• **To-do item**
Would you retype each of the records exactly as shown?
----- Data excerpts -----
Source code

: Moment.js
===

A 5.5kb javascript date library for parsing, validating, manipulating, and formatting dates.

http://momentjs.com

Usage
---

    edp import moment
-----
• **Written reply**
Source code

: Moment.js
===

A 5.5kb javascript date library for parsing, validating, manipulating, and formatting dates.

http://momentjs.com

Usage
---

    edp import moment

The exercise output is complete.